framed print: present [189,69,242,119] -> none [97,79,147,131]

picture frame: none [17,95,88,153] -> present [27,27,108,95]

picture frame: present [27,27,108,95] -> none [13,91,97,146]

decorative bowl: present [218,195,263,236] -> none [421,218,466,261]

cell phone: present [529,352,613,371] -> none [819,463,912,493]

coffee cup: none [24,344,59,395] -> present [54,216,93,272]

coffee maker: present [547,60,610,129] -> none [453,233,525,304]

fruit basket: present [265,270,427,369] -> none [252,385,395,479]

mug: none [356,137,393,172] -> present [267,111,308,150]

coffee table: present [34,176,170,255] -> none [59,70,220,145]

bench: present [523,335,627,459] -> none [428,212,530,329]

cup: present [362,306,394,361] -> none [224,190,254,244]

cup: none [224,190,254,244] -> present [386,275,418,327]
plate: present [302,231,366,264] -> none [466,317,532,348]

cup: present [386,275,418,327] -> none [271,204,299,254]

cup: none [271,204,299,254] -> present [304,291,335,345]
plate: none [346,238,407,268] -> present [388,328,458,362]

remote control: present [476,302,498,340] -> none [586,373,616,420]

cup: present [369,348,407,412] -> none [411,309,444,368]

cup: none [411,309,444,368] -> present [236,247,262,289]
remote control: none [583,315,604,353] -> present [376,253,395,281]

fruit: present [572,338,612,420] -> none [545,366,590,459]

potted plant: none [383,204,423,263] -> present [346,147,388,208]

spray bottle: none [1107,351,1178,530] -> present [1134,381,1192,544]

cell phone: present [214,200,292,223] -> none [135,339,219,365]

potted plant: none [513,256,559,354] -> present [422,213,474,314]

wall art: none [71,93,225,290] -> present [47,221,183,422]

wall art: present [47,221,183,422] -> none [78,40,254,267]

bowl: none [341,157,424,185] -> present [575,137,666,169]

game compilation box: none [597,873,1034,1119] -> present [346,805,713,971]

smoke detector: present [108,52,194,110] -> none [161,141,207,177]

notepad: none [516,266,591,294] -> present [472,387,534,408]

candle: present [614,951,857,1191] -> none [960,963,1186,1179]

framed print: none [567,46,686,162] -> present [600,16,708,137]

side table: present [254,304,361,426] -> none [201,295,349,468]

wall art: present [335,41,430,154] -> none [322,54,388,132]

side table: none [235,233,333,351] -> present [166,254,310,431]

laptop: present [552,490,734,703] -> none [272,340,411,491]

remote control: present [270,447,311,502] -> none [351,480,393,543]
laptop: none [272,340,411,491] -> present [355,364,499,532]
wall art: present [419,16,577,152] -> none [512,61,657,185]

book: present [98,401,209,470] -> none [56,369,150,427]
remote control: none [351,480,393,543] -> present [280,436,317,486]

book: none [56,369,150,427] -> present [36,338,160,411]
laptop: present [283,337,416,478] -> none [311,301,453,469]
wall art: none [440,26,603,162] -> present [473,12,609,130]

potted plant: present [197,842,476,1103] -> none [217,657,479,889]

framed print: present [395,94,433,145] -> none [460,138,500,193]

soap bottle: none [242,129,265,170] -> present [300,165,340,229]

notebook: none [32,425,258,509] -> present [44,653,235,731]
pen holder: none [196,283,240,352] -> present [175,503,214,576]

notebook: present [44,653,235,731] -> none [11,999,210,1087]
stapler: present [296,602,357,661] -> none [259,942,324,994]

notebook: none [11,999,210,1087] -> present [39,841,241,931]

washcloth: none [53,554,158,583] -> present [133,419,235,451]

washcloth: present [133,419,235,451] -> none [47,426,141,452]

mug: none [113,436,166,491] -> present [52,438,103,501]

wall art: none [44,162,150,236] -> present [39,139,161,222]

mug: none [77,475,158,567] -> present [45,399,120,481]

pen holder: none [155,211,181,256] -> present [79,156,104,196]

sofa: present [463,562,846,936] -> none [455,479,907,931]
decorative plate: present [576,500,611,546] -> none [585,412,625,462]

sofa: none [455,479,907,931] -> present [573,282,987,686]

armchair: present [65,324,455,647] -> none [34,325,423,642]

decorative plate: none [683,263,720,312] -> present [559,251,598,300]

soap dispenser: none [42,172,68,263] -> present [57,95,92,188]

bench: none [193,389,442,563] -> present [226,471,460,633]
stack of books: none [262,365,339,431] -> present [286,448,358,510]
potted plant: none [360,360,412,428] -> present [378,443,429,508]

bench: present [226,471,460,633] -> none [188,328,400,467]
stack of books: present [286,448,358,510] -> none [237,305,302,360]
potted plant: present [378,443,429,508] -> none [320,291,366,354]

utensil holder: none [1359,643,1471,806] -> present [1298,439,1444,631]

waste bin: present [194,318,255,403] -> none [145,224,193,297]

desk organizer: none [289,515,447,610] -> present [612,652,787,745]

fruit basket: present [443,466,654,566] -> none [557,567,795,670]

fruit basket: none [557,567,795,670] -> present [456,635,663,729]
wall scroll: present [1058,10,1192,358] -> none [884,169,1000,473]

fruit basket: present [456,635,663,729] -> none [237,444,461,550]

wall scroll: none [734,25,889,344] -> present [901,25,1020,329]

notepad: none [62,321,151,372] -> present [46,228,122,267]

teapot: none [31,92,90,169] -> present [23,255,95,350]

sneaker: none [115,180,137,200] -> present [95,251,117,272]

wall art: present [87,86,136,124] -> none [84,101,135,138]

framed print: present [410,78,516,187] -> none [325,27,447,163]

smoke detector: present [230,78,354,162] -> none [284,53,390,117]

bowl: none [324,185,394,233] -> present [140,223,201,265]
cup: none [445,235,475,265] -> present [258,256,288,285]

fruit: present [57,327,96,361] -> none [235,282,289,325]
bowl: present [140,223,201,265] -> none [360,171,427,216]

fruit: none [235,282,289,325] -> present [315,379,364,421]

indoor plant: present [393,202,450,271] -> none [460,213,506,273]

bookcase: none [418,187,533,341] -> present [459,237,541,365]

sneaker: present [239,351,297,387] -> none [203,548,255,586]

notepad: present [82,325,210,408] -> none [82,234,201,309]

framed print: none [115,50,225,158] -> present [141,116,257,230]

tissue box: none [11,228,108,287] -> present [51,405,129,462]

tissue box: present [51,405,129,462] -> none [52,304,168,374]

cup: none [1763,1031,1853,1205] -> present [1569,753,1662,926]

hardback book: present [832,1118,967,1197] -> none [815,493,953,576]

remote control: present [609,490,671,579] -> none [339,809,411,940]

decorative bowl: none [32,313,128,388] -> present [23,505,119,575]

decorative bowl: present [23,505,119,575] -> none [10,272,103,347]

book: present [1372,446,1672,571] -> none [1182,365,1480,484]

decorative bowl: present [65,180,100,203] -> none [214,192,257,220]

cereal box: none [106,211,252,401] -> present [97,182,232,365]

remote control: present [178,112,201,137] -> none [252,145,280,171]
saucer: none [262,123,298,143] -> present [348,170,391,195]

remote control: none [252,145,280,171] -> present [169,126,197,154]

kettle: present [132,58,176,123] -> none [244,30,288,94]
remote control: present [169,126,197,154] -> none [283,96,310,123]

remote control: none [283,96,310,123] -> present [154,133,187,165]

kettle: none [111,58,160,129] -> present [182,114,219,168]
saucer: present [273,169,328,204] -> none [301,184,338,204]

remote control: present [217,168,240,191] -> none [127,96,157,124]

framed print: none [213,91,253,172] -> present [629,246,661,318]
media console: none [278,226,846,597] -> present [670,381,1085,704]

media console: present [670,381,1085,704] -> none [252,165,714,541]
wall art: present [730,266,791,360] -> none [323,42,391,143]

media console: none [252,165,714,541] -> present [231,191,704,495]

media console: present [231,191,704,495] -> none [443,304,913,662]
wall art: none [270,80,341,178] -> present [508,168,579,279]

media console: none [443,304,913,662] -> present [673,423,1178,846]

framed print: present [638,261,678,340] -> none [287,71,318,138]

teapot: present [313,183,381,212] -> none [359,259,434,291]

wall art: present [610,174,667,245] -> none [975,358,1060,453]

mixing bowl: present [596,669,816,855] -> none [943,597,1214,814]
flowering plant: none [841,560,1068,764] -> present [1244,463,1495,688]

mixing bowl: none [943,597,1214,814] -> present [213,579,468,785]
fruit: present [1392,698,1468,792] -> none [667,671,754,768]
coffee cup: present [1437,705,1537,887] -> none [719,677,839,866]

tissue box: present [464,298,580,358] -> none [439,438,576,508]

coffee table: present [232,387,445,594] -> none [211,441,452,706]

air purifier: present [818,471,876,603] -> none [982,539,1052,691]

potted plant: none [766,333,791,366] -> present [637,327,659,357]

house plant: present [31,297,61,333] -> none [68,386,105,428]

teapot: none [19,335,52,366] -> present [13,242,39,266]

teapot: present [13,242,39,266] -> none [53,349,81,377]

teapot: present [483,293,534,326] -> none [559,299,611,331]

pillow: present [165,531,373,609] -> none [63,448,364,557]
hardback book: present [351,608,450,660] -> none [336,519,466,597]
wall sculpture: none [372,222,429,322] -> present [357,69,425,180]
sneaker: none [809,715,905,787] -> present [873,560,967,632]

§

→ What to do: All lines from the one containing "teapot: present [13,242,39,266]" through the final line of the listing above are to be reproduced exactly; include both and add nothing.

→ Exercise answer:
teapot: present [13,242,39,266] -> none [53,349,81,377]

teapot: present [483,293,534,326] -> none [559,299,611,331]

pillow: present [165,531,373,609] -> none [63,448,364,557]
hardback book: present [351,608,450,660] -> none [336,519,466,597]
wall sculpture: none [372,222,429,322] -> present [357,69,425,180]
sneaker: none [809,715,905,787] -> present [873,560,967,632]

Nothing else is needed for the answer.